The possibilities for a digital future for libraries are real, and we see in the patterns of use that electronic resources are very popular. The libraries have worked over the last several years to develop collections with the appropriate mix of print and electronic, books and journals. Continual monitoring of the use of our resources will help us maintain these balances.

We have seen very large increases in our spending on electronic resources (316 percent over the last 10 years) while our budget for print increased only by 6 percent in the same period. In our journal collection, the shift from print to electronic continues – in FY03, we spent 71 percent of our budget on print and 29 percent on electronic. In the current year, we anticipate that ratio to be 47 percent print and 53 percent electronic. Annual price increases of more than 10 percent in journal subscriptions put tremendous pressure on the libraries’ book budget, which has lead us to conduct nearly annual reductions in the journal collection. Those reductions have been managed with the advice of faculty and often resulted in the conversion of a print subscription to an electronic equivalent.
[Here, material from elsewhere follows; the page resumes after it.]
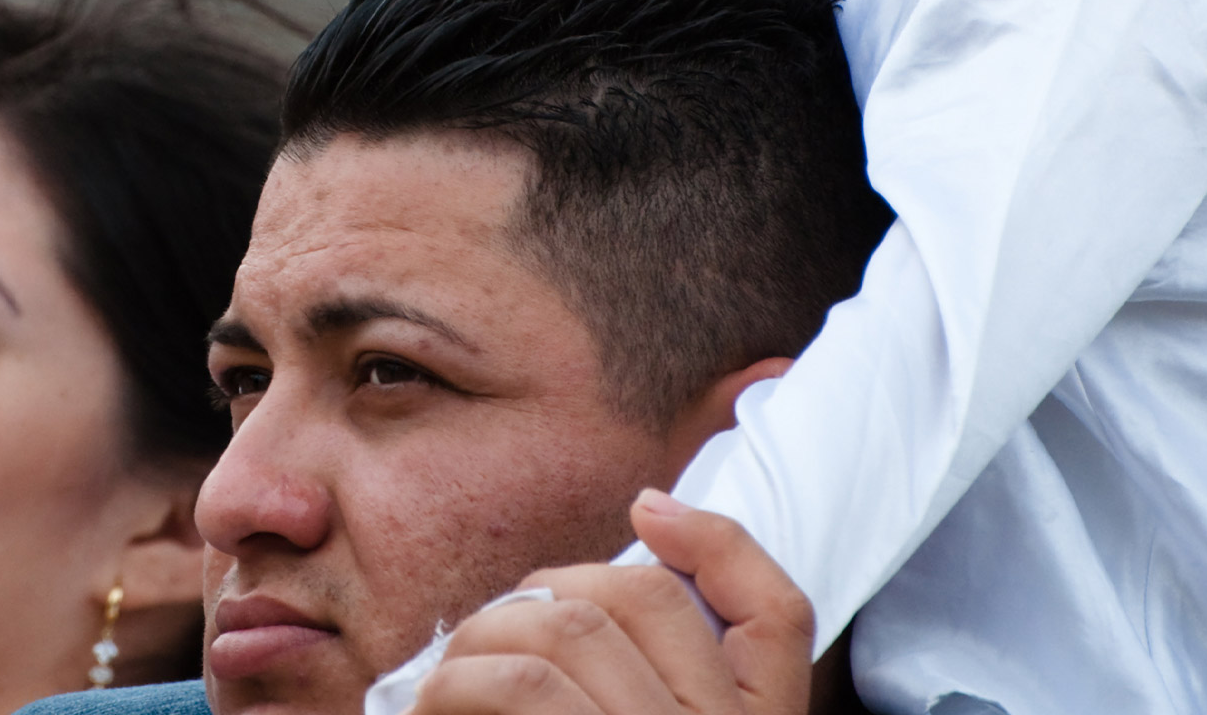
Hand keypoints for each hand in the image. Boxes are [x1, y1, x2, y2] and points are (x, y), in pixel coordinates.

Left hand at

Our justification for such conversions is in part, the evidence we’ve gathered on the use of journals, which indicates that it has declined dramatically in recent years.
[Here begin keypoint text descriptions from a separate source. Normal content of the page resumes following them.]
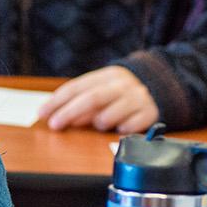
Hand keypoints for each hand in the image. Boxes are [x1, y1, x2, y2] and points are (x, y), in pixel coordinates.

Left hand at [36, 65, 159, 132]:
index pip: (76, 87)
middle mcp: (122, 85)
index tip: (42, 113)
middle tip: (55, 125)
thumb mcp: (103, 87)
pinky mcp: (150, 114)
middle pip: (91, 99)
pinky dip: (118, 130)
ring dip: (97, 123)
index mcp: (106, 75)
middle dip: (69, 113)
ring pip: (109, 115)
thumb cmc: (121, 91)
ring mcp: (138, 99)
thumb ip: (82, 100)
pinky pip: (128, 128)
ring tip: (99, 123)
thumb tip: (56, 116)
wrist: (164, 85)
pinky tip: (119, 128)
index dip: (57, 101)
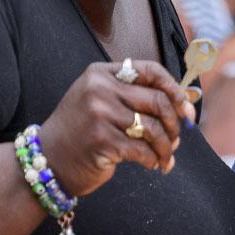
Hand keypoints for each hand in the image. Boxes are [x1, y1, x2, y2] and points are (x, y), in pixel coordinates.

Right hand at [39, 60, 194, 196]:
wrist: (48, 160)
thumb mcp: (101, 101)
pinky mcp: (101, 141)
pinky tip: (152, 165)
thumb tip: (186, 101)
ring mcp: (99, 114)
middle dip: (174, 123)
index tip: (186, 109)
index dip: (174, 89)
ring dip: (166, 146)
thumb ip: (136, 96)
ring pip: (153, 128)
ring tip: (165, 157)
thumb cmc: (81, 131)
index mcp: (102, 73)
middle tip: (177, 139)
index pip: (151, 70)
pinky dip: (153, 160)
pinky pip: (142, 150)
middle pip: (157, 100)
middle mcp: (100, 89)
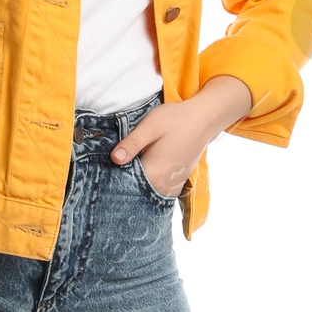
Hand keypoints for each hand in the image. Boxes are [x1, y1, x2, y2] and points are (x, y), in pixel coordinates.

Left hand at [111, 75, 253, 195]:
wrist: (204, 118)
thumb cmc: (176, 119)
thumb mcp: (150, 126)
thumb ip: (131, 144)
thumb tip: (114, 159)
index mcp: (155, 172)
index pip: (127, 184)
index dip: (114, 178)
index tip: (107, 172)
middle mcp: (165, 184)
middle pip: (137, 191)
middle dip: (126, 183)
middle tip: (116, 169)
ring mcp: (173, 184)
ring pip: (149, 193)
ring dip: (138, 186)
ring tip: (130, 171)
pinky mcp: (178, 181)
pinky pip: (159, 190)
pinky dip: (150, 186)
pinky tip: (144, 173)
The main objective for our collection development and management efforts is to provide the appropriate material to UST students and faculty in support of teaching and learning. In addition, library staff are centrally involved in the development and management of collections of digital assets to meet both administrative and academic needs, as well as to address archival and special collections challenges.
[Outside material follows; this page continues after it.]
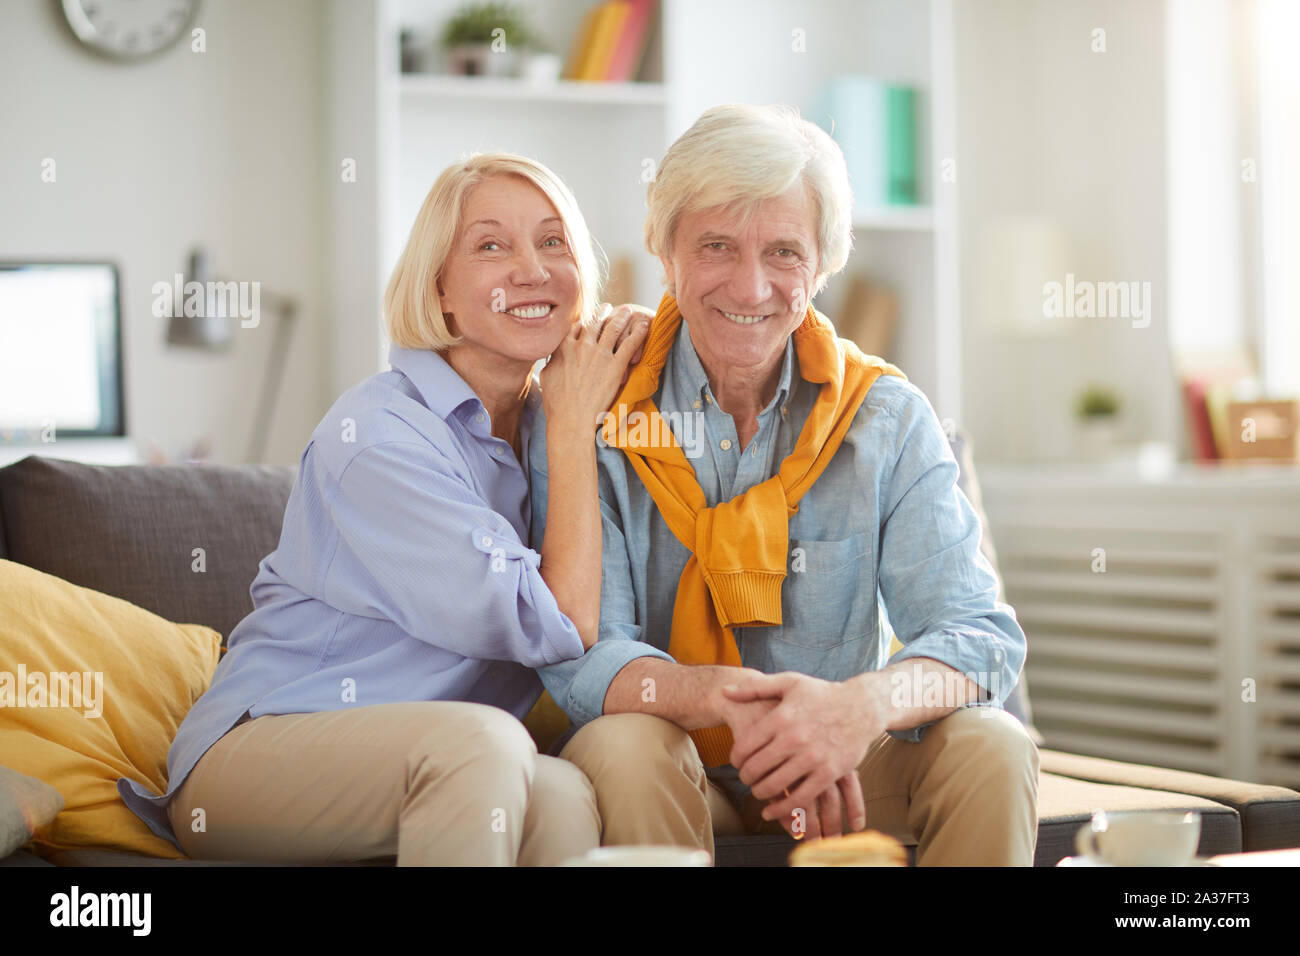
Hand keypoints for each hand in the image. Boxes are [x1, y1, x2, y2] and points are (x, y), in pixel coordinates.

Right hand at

Future directions: Community, collaboration and content

We began our assessment by looking for an answer to the question: What is our responsibility as the academic library serving the University
of St. Thomas. In the end, we’ve identified goals and objectives that focus on three major roles:

  • The library as place – supporting learning and nurturing community. We will develop a master plan for the OSF library incorporating opportunities for new services, programs and organizational structures with plans for the physical structure. Specific possibilities to be addressed include: redesign of the services desks, development of a “faculty technology and teaching” center, and the implementation of a coffee shop.
  • The library as instructor – collaborating with faculty to enhance teaching, learning and scholarship. We will continue to integrate instruction in the principles of information literacy more effectively into the library’s instructional program.
  • The library as content manager – managing collections of resources in multiple formats to meet scholarly needs of today and tomorrow. In addition to building print collections, we will develop digital collections in support of academic and administrative goals of UST through participation in the UST Digital Asset Management initiative. We will hire an associate director for virtual services to coordinate the libraries’ technology initiatives.

Our assessment resulted in much more information than can be noted here. For a copy of the complete report, please contact Julie Kimlinger in the OSF Library office, (651) 962-5005. This round of assessment is only a beginning – it is our intention to make evaluation a part of the daily life in the libraries.

As the libraries look to the future, we are excited by the opportunity to create, in partnership with our colleagues all over the UST campus, the academic library of the 21st century – an energetic and vital library that continues to stand at the center of the academic enterprise as it has for centuries.